No, there is no source for this. Opus is scoring around 1% just like all the other frontier models. It would be fairly trivial to add a renderer intermediary. And if it improves to 97+%... Then you would get a huge cut of $2 million dollars. The assertion that Opus gets 97% if you just give it a gui is completely bogus.

Source? I haven't seen anything like that for ARC-AGI performance.

Also, if it makes that big of a difference, then make a renderer for your agent that looks like the web page and have it solve them in the graphical interface and funnel the results to the API. I guarantee you won't get better performance, because the AGI is going to have to "understand" the raw data can be represented as a 2D matrix regardless of whether it gets a 2D matrix of pixels or a 2D matrix of enumeration in JSON. If anything, that makes it a more difficult problem for a AI system that "speaks" in tokens.


That score is in the arc technical paper [1]. It's the full benchmark score using this harness [2] (which is just open code with read, grep, bash tools).

This is already a solved benchmark. That's why scoring is so convoluted and a self proclaimed Agent benchmark won't allow basic agent tools. ARC has always been a bit of a nothing burger of a benchmark but this takes the cake.

[1] https://arcprize.org/media/ARC_AGI_3_Technical_Report.pdf

[2] https://blog.alexisfox.dev/arcagi3


> For example, in a variant of environment TR87, Opus 4.6 scores 0.0% with no harness and 97.1% with the Duke harness (12), yet in environment BP35, Opus 4.6 scores 0.0% under both configuration

This is with a harness that has been designed to tackle "a small set of public environments: ls20, ft09, and vc33" (of the arc-agi-3 challenge), yet it looks like it does not solve the full arc-agi-3 benchmark, just some of them.


The harness was designed with the preview, but no it was still tested on the full public set in that environment. You can run the benchmark in different 'environments' though it's unclear what the difference between them is.

>We then tested the harnesses on the full public set (which researchers did not have access to at the time)


It may have been tested on the full set, but the score you quote is for a single game environment. Not the full public set. That fact is verbatim in what you responded to and vbarrielle quoted. It scored 97% in one game, and 0% in another game. The full prelude to what vbarrielle quoted, the last sentence of which you left out, was:

> We then tested the harnesses on the full public set (which researchers did not have access to at the time). We found extreme bimodal performance across the two sets, controlling for the same frontier model...

The harness only transfers to like-environments and the intelligence for those specific games is baked into the harness by the humans who coded it for this specific challenge.

The point of ARC-AGI is to test the intelligence of AI systems in novel, but simple, environments. Having a human give it more powerful tools in a harness defeats the purpose.

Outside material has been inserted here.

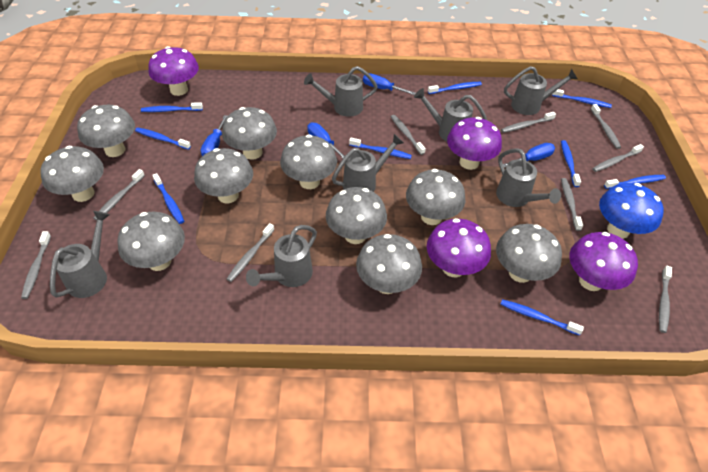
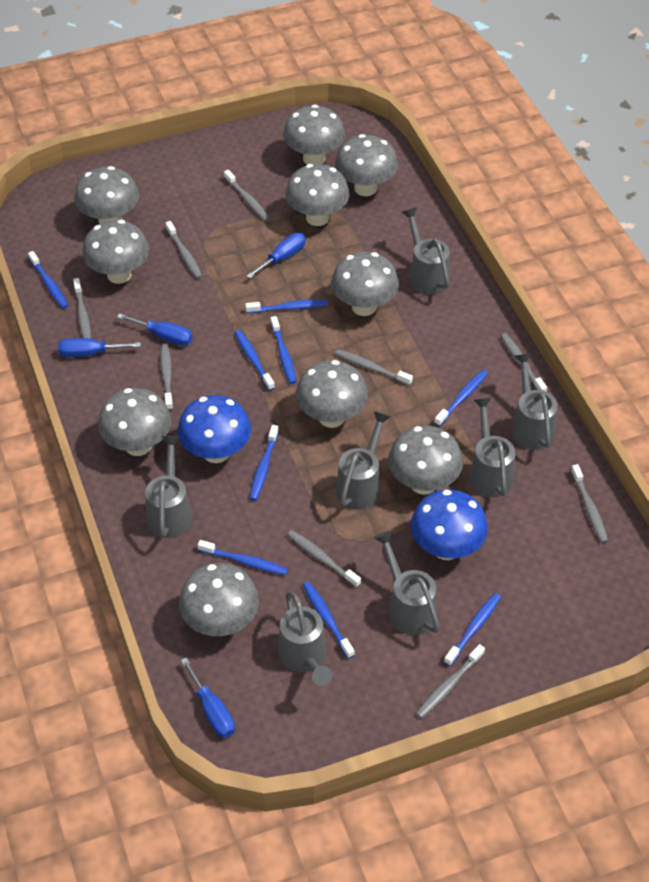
blue mushroom: 1 -> 2
purple mushroom: 4 -> 0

You should go back and read the original ARC-AGI paper to see what this is about+. Are you upset about the benchmark because frontier LLM models do so poorly exhibiting the ability to generalize when the benchmarks are released?

+ https://arxiv.org/abs/1911.01547


> intelligence for those specific games is baked into the harness

This is your claim but the other commenter claims the harness consists only of generic tools. What's the reality?

I also encountered confusion about this exact issue in another subthread. I had thought that generic tooling was allowed but others believed the benchmark to be limited to ingesting the raw text directly from the API without access to any agent environment however generic it might be.


The purpose is to benchmark both generality and intelligence. "Making up for" a poor score on one test with an excellent score on another would be the opposite of generality. There's a ceiling based on how consistent the performance is across all tasks.

The scroes they're getting are on the order of 0-1% for this ARC-AGI-3 benchmark.